Red Hat Bugzilla – Bug 975003
engine: failure to activate a non-master storage domain which is inaccessible will trigger spmStop
Last modified: 2016-02-10 12:14:20 EST
Created attachment 762001 [details]
Description of problem:
I tried activating a storage domain which is inaccessible and after the failure to activate the domain engine sends spmStop even though its not a master domain and its inaccessible from all hosts.

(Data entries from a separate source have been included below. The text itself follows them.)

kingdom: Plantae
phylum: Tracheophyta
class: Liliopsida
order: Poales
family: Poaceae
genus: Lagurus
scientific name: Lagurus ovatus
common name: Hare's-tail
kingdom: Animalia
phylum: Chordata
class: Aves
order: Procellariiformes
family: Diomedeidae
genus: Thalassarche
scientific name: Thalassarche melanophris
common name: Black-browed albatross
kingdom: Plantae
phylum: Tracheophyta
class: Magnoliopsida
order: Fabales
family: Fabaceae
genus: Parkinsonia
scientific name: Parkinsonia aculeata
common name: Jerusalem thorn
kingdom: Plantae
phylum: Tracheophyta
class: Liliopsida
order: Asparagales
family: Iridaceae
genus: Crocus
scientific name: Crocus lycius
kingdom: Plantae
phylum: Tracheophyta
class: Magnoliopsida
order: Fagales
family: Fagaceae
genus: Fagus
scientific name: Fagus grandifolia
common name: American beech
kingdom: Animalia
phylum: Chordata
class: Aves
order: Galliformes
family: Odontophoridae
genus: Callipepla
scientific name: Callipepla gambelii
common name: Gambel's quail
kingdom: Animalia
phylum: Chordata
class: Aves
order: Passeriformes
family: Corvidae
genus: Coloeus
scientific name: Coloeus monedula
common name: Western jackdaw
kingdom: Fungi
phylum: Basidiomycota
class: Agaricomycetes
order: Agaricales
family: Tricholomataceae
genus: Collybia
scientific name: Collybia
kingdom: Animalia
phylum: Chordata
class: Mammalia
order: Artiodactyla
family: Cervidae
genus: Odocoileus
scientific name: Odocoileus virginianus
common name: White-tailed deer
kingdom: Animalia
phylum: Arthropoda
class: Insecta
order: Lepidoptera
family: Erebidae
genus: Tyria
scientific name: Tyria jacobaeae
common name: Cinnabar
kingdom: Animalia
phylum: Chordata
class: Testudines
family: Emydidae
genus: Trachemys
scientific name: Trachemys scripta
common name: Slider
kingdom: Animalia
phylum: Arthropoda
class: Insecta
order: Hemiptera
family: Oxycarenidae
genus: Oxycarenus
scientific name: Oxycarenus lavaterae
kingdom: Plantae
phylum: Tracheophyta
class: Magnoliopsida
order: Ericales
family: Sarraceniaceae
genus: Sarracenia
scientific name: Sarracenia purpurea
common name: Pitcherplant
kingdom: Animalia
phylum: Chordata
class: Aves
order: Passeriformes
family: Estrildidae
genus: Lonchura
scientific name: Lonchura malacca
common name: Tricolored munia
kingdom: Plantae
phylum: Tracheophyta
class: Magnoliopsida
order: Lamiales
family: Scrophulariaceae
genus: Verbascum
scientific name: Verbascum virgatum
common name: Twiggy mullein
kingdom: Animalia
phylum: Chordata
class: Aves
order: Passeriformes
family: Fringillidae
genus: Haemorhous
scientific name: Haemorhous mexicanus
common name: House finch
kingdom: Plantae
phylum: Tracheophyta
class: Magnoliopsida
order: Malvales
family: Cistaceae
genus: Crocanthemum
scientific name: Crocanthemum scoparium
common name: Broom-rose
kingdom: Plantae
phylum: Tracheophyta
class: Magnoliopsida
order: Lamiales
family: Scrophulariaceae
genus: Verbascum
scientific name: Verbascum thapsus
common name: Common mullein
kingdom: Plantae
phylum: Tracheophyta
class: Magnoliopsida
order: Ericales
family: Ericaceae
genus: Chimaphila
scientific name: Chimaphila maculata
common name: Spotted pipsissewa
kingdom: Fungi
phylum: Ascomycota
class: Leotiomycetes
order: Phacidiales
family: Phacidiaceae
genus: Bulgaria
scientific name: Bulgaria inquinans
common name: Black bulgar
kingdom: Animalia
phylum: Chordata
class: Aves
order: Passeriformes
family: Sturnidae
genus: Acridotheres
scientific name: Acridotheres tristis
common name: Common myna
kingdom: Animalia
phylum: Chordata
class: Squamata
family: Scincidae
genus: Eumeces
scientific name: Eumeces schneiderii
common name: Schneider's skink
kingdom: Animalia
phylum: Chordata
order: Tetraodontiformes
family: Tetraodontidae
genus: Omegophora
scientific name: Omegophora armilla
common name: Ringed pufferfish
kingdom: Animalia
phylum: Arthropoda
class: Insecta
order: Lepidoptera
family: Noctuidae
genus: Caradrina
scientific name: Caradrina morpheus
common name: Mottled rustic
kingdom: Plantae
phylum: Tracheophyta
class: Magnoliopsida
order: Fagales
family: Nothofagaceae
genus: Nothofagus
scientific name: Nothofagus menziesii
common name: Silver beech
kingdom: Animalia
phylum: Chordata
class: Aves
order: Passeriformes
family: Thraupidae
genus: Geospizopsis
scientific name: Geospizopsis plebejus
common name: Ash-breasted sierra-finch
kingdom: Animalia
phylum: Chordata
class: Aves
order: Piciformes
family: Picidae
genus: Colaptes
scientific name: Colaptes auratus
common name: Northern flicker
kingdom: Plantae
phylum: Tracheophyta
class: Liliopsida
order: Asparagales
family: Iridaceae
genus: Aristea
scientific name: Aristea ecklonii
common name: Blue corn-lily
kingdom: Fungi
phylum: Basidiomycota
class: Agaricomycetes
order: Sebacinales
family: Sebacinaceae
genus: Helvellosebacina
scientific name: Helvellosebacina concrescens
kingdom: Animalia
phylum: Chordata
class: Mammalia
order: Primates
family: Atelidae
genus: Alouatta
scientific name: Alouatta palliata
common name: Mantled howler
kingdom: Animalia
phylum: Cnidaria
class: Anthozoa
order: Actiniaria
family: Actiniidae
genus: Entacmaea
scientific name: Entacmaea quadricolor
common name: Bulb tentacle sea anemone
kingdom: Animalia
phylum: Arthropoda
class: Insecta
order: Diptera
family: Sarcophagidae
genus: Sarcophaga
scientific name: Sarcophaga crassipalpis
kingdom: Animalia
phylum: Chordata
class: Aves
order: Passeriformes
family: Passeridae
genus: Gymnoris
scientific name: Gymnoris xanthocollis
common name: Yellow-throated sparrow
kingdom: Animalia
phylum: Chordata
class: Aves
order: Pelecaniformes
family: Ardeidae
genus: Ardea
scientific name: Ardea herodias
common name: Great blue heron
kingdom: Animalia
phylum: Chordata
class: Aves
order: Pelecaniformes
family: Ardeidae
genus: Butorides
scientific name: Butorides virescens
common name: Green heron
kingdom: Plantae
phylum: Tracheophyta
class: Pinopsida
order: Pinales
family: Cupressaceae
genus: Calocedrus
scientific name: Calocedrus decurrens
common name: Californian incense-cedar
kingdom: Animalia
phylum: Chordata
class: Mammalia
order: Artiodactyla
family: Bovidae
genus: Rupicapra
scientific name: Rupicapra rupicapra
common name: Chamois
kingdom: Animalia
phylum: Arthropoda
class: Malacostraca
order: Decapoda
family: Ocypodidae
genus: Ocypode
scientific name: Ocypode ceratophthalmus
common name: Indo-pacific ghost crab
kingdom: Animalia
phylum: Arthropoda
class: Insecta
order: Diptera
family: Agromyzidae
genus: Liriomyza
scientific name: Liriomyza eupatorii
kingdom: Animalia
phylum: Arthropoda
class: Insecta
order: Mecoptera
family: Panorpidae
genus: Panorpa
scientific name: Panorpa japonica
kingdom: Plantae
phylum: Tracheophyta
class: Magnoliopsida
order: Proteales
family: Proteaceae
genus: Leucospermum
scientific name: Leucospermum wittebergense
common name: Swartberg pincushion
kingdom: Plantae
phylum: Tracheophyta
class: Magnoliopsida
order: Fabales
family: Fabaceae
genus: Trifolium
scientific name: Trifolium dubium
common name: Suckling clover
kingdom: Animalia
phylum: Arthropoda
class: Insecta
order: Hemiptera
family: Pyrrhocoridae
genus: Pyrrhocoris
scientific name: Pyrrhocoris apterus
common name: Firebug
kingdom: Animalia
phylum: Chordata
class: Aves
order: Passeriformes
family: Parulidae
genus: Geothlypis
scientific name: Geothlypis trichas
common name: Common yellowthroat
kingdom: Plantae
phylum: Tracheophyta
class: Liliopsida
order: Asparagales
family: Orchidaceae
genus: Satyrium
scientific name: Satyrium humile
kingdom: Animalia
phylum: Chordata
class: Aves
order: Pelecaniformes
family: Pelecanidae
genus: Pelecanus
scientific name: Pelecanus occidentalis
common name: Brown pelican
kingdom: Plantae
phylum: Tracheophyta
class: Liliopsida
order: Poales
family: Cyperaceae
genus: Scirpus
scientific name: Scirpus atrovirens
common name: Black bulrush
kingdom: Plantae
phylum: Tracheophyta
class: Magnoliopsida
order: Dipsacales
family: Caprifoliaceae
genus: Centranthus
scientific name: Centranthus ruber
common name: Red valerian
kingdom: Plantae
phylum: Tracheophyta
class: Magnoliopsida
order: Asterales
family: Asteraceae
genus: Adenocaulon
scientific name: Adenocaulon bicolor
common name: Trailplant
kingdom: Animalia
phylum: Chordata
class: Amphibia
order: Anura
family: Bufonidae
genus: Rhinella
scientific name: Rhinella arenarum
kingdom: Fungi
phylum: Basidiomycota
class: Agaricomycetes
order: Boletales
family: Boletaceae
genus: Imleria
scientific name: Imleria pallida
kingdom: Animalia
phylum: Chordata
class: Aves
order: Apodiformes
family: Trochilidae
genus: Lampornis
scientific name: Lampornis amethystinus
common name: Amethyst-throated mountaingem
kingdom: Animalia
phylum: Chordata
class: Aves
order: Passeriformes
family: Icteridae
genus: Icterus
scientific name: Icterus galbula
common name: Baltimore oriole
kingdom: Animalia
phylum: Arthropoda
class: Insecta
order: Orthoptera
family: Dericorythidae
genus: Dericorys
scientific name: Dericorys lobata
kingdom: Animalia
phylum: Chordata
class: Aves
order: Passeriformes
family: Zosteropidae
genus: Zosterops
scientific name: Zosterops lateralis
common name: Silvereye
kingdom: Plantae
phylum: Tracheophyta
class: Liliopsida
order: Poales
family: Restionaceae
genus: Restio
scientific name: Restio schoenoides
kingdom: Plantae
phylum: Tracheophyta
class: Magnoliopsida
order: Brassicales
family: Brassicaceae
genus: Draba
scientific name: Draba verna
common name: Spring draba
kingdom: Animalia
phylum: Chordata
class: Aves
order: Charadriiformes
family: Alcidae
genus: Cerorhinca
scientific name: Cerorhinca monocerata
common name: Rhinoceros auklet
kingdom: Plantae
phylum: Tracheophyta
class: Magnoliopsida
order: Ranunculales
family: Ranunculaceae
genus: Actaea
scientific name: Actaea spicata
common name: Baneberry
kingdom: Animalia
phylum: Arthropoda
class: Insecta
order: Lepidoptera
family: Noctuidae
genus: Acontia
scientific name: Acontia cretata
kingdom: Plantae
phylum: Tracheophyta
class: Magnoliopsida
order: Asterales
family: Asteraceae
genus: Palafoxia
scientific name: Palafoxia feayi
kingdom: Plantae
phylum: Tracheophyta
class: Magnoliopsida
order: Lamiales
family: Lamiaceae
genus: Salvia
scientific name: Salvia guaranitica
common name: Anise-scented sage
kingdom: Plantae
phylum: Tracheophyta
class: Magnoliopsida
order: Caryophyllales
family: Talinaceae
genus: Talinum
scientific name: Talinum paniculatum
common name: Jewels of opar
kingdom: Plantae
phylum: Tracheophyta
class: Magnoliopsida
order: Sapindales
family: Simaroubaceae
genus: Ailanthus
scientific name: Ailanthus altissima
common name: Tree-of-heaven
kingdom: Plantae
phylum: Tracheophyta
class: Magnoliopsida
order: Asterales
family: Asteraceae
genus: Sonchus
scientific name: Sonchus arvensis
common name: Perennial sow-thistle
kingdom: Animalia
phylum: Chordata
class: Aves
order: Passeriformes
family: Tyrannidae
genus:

Version-Release number of selected component (if applicable):
Steps to Reproduce:
1. create two iscsi storage domain located on two different storage servers
2. put the non-master domain in maintenance
3. from all hosts block connectivity to the non-master storage domain
4. activate the non-master storage domain
engine sends SpmStop even though all hosts cannot see the storage domain
we should not send SpmStop
Additional info: logs
2013-06-17 13:52:42,074 ERROR [org.ovirt.engine.core.vdsbroker.vdsbroker.BrokerCommandBase] (pool-4-thread-46) [2ec39c6d] Error code StorageDomainDoesNotExist and error message
IRSGenericException: IRSErrorException: Failed to ActivateStorageDomainVDS, error = Storage domain does not exist: ('38755249-4bb3-4841-bf5b-05f4a521514d',)
2013-06-17 13:52:42,119 INFO [org.ovirt.engine.core.vdsbroker.vdsbroker.SpmStopVDSCommand] (pool-4-thread-46) [2ec39c6d] SpmStopVDSCommand::Stopping SPM on vds cougar01, pool
2013-06-17 13:52:43,165 INFO [org.ovirt.engine.core.vdsbroker.vdsbroker.SpmStopVDSCommand] (pool-4-thread-46) [2ec39c6d] FINISH, SpmStopVDSCommand, log id: 465bea95
2013-06-17 13:52:43,165 INFO [org.ovirt.engine.core.vdsbroker.irsbroker.IrsBrokerCommand] (pool-4-thread-46) [2ec39c6d] Irs placed on server 4497d431-7c5e-4924-96e0-3f9cdbf826
e5 failed. Proceed Failover
As the domain is in MAINTENANCE, no monitoring should be done for that domain by the hosts/engine - therefore, we don't know beforehand if it's seen at all by any of the hosts prior to the activation execution - the question whether we don't to perform failover in this case is debatable IMO.
we might "get some idea" about the activation result by performing different checks before running the activate vds command to improve the chances of predicting the result - it seems to me like an RFE which might be partially contained by other upcoming features.
Allon, what's your take on it?
In general I agree that this is not very nice but the scenario is that user is activating a domain which she believes is now ok and activation fails. In this case it is reasonable to assume that the problem is specific to the host and not to the domain. As Liron mentioned, we do not monitor domains in maintenance mode and solving this use case requires a lot of code for very little gain.